[Lens and sensor parameters]
· · ·
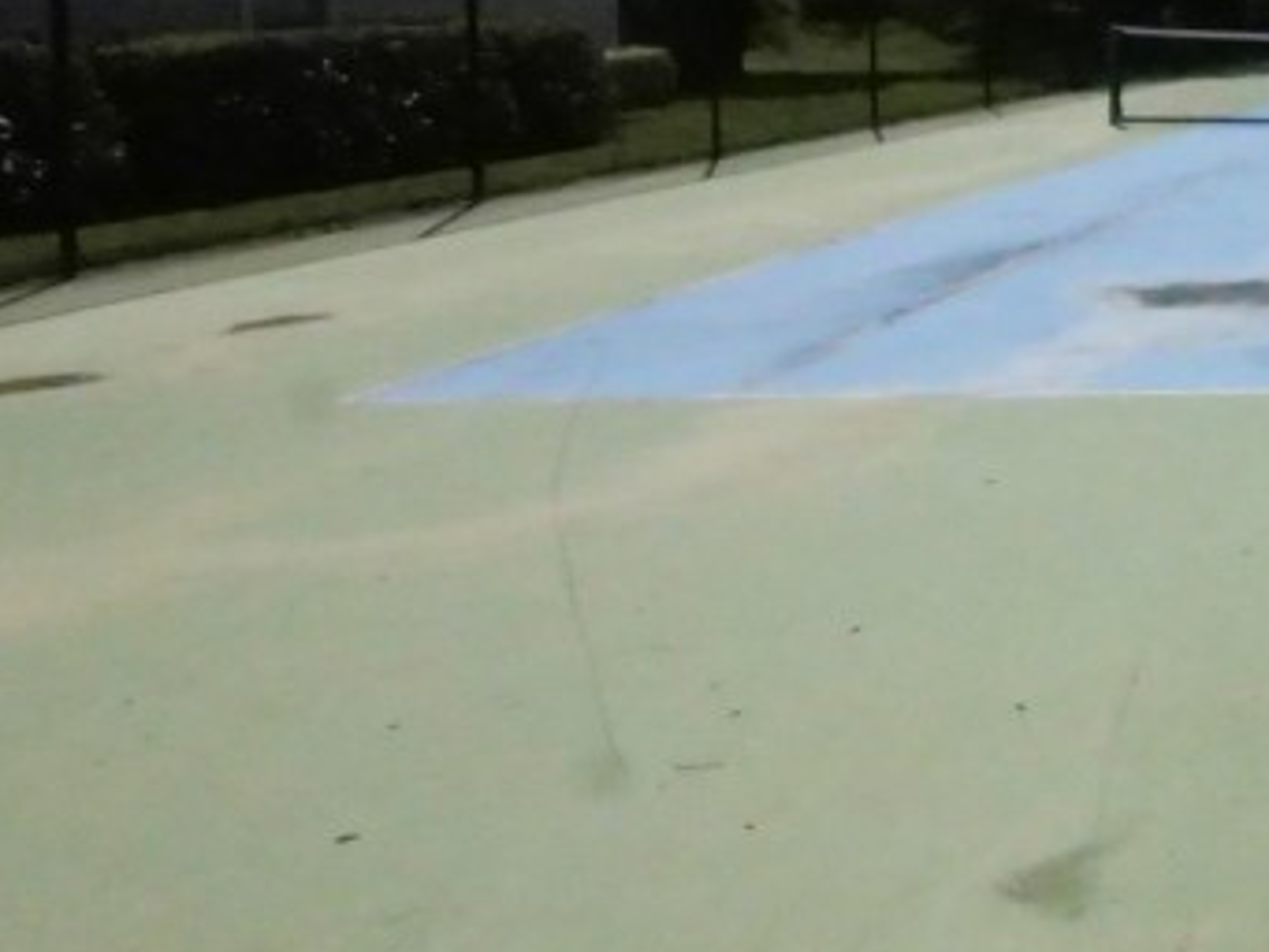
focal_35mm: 42
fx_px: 1540
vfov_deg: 32.1
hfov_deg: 32.3
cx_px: 1693
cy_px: 41
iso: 12800
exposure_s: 1/8000
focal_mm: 7
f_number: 22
· · ·
**Task item**
In case the records contain pictures, keep those out and repeat the rest exactly.

**Result of this exercise**
focal_35mm: 42
fx_px: 1540
vfov_deg: 32.1
hfov_deg: 32.3
cx_px: 1693
cy_px: 41
iso: 12800
exposure_s: 1/8000
focal_mm: 7
f_number: 22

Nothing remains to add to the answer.